
  • ALSA's clinical management research program focuses on managing the care of ALS patients in areas such as nutrition, respiration, mobility, quality of life, and psychosocial needs. Currently, ALSA is funding 11 clinical management research grants, representing a commitment of $280,000.

    Advocacy -- The ALSA network plays a lead role in advocacy for increased public and private support of ALS research and health care reform that responds to the demands imposed by ALS.

  • ALSA's advocacy efforts in Washington, D.C. have raised the profile of ALS at the White House, among members of Congress, and within federal agencies, including the National Institutes of Health, the Food and Drug Administration, and the Social Security Administration.

  • Thanks to the participation of advocates throughout the ALS community, ALS was included among only 28 diseases in the Department of Defense 2003 Appropriations bill $50 million Peer Reviewed Medical Research Program.

  • Every May, ALSA leads a contingent of ALS patients, advocates, and caregivers to Capitol Hill for National ALS Advocacy Day. In 2003, more than 600 people visited Washington, D.C. from 39 states, to raise awareness of ALS.

  • In a historic victory for the ALS community, ALSA's efforts led Congress to waive the 24-month waiting period for Medicare coverage of people diagnosed with ALS as part of the fiscal year 2001 spending bill. Elimination of this waiting period will positively affect the lives of people with ALS and provide them access to the care they need in a timely manner.

  • ALSA monitors and provides its national grassroots network of passionate volunteers with the information and support needed to keep healthcare professionals, the biotech community, the media, and lawmakers abreast of challenges, as well as opportunities at hand in the ongoing fight against the disease.

    Patient and Community Services -- ALSA helps patients and families cope with the day?to?day challenges of living with ALS by providing information, resources, and referrals to many sources, including a wide variety of community services.

  • ALSA's 38 chapters provide localized patient and family support in communities across the country.

  • To better serve people with ALS and their families, ALSA is currently working with its network of free-standing support groups to expand the number of ALSA chapters nationwide.

  • More than 50,000 people in 84 cities participated in the 2002 Walk to D'Feet ALS, raising over $6 million. People living with ALS, their friends, families, and the corporate community came together in support of this nationwide effort.

  • Each month, ALSA's National Office serves over 1,200 ALS patients and their families. ALSA chapters nationwide collectively serve thousands more.

  • Our nationwide network of 19 certified ALS clinics -- ALSA Centers -- provides state-of-the-art, multidisciplinary ALS care and services in a supportive atmosphere with an emphasis on hope and quality of life. To become certified as one of these centers of excellence, an ALS clinic must achieve national prominence, meet rigorous clinical care standards, and pass a comprehensive site inspection.

    Public Education & Awareness -- Through public outreach, media relations, and the Internet, ALSA continually raises awareness about ALS and the search for a cure.

  • On average, each month 1.2 million unique viewers visit ALSA's website, a vital source of information for those battling ALS and for people looking for the latest news and information about the disease.

  • ALSA's quarterly newsletter, LINK, is distributed to 120,000 people, reaching an estimated readership of 360,000.

  • To help raise awareness of ALS among the general public, ALSA created "Lou's Team" in honor of baseball legend Lou Gehrig, who died of ALS. "Lou's Team" members include: Curt Schilling, Arizona Diamondbacks pitcher; Shonda Schilling, a member of the Board of Directors of ALSA's Greater Philadelphia and Arizona Chapters and a dedicated advocate in the fight against ALS; Steve Garvey, former Los Angeles Dodgers and San Diego Padres first baseman; Steve Beuerlein, Denver Broncos quarterback; Todd McFarlane, producer/director of Spawn and owner of The McFarlane Collection of sports memorabilia; and George Brett, Hall of Fame Kansas City Royals third baseman.

Supplied entries —
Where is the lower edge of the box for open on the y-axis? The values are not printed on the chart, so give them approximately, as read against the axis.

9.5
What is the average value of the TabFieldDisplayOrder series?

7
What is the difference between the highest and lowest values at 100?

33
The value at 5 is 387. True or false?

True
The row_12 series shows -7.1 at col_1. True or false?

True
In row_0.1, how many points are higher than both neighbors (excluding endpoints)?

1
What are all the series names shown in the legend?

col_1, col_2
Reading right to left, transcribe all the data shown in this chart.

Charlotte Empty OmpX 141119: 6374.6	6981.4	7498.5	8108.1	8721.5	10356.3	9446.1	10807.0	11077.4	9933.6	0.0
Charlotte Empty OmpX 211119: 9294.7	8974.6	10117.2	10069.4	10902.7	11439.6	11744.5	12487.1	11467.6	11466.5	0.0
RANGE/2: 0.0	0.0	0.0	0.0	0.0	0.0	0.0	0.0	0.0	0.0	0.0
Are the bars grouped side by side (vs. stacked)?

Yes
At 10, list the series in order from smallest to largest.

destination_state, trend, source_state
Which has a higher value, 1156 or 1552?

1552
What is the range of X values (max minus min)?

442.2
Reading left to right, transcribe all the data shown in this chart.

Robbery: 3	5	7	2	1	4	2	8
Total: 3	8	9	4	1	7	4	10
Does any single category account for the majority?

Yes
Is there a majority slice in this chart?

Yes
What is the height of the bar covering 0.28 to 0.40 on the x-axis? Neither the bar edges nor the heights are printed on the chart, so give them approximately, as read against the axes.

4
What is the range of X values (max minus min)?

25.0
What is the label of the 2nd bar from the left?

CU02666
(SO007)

Directions —
[1] Repeat everything in the ALSA passage from "Advocacy -- The" down to "Social Security Administration.".
[2] Answer these questions using the ALSA passage:
(a) How many clinical management research grants is ALSA currently funding?
(b) How many chapters does ALSA have?
(c) To how many people is the quarterly newsletter LINK distributed?

Problem solutions —
[1]
Advocacy -- The ALSA network plays a lead role in advocacy for increased public and private support of ALS research and health care reform that responds to the demands imposed by ALS.

  • ALSA's advocacy efforts in Washington, D.C. have raised the profile of ALS at the White House, among members of Congress, and within federal agencies, including the National Institutes of Health, the Food and Drug Administration, and the Social Security Administration.

[2]
(a) 11
(b) 38
(c) 120,000